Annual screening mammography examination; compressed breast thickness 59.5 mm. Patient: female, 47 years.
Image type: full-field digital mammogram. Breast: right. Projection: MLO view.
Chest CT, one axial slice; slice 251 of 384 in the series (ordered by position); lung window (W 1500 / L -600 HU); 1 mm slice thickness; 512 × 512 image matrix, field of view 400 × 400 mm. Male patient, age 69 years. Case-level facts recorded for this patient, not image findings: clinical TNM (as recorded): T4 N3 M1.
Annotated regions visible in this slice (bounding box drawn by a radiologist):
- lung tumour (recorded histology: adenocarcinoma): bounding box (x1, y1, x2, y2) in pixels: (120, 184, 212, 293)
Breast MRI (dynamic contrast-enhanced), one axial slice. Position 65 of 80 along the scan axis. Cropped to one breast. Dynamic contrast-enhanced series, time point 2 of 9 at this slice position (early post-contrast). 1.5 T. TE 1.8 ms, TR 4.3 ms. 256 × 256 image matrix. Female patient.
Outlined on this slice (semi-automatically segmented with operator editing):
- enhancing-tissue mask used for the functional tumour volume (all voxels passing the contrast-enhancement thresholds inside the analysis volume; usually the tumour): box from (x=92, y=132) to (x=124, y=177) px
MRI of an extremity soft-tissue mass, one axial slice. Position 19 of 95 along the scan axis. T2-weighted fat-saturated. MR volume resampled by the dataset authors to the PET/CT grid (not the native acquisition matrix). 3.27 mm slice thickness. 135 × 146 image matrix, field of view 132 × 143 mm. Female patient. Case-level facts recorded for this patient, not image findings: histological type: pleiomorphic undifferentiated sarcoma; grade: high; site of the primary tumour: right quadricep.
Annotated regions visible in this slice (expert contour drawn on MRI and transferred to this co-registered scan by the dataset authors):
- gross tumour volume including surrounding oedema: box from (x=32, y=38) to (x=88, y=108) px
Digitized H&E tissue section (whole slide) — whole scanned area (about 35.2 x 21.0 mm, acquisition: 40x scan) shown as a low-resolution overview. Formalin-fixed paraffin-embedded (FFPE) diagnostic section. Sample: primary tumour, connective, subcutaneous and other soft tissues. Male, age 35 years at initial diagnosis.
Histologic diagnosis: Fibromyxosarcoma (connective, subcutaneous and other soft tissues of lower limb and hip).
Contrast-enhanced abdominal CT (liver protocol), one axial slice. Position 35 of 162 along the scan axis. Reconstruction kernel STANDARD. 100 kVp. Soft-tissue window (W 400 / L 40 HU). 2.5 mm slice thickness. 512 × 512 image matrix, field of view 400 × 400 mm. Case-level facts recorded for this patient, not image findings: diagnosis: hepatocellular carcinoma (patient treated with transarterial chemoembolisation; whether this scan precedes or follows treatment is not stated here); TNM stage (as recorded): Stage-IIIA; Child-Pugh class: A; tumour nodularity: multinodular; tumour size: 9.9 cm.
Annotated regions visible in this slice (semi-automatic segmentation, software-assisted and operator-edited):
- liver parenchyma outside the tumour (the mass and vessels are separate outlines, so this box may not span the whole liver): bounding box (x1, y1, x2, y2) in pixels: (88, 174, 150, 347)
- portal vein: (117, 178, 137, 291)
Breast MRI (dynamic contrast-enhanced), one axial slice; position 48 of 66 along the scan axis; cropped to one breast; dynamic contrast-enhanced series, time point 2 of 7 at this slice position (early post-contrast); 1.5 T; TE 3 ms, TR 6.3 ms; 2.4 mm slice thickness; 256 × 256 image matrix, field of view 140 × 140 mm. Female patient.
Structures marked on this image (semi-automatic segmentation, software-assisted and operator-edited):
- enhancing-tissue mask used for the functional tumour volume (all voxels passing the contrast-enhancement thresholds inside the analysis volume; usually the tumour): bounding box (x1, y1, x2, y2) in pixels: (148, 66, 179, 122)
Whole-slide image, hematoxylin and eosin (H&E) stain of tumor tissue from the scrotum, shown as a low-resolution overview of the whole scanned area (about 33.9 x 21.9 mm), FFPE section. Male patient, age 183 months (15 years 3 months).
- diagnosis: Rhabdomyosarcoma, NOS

## Exercise brief:
Only a number is expected here: the count of lines in the records above that include the word "with".

## Exercise output:
2